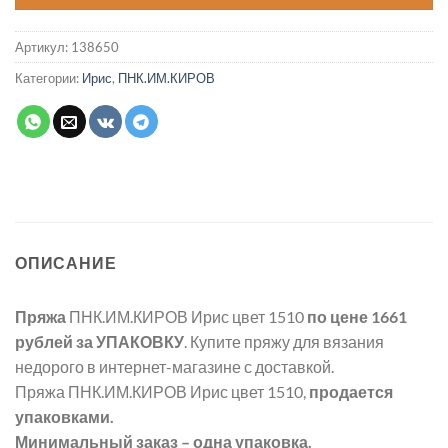
Артикул:
138650
Категории:
Ирис
,
ПНК.ИМ.КИРОВ
ОПИСАНИЕ
Пряжа
ПНК.ИМ.КИРОВ Ирис цвет 1510
по цене 1661
рублей
за УПАКОВКУ
. Купите пряжу для вязания
недорого в интернет-магазине с доставкой.
Пряжа ПНК.ИМ.КИРОВ Ирис цвет 1510,
продается
упаковками.
Минимальный заказ – одна упаковка.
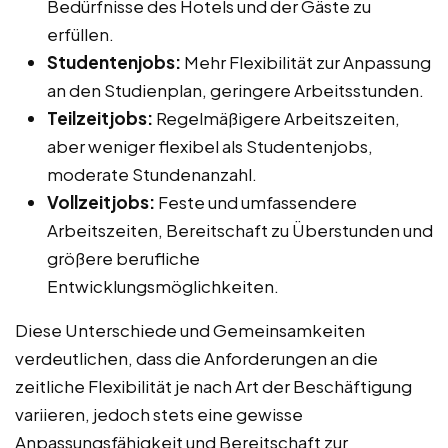
Bedürfnisse des Hotels und der Gäste zu
erfüllen.
Studentenjobs:
Mehr Flexibilität zur Anpassung
an den Studienplan, geringere Arbeitsstunden.
Teilzeitjobs:
Regelmäßigere Arbeitszeiten,
aber weniger flexibel als Studentenjobs,
moderate Stundenanzahl.
Vollzeitjobs:
Feste und umfassendere
Arbeitszeiten, Bereitschaft zu Überstunden und
größere berufliche
Entwicklungsmöglichkeiten.
Diese Unterschiede und Gemeinsamkeiten
verdeutlichen, dass die Anforderungen an die
zeitliche Flexibilität je nach Art der Beschäftigung
variieren, jedoch stets eine gewisse
Anpassungsfähigkeit und Bereitschaft zur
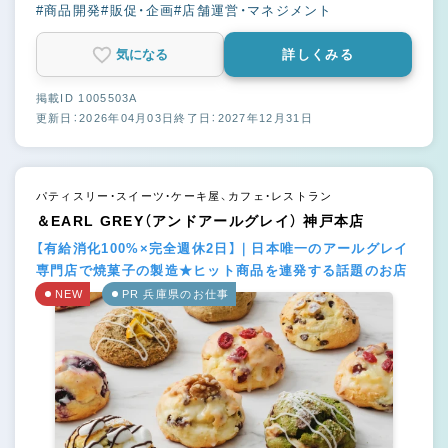
#商品開発
#販促・企画
#店舗運営・マネジメント
気になる
詳しくみる
掲載ID 1005503A
更新日：2026年04月03日
終了日：2027年12月31日
パティスリー・スイーツ・ケーキ屋、カフェ・レストラン
＆EARL GREY（アンドアールグレイ） 神戸本店
【有給消化100%×完全週休2日】｜日本唯一のアールグレイ
専門店で焼菓子の製造★ヒット商品を連発する話題のお店
NEW
PR 兵庫県のお仕事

-- -- --

Exercise instructions
What is the number of lines in the listing that contain the string "Flexibilität"? Give it alone.

Response
2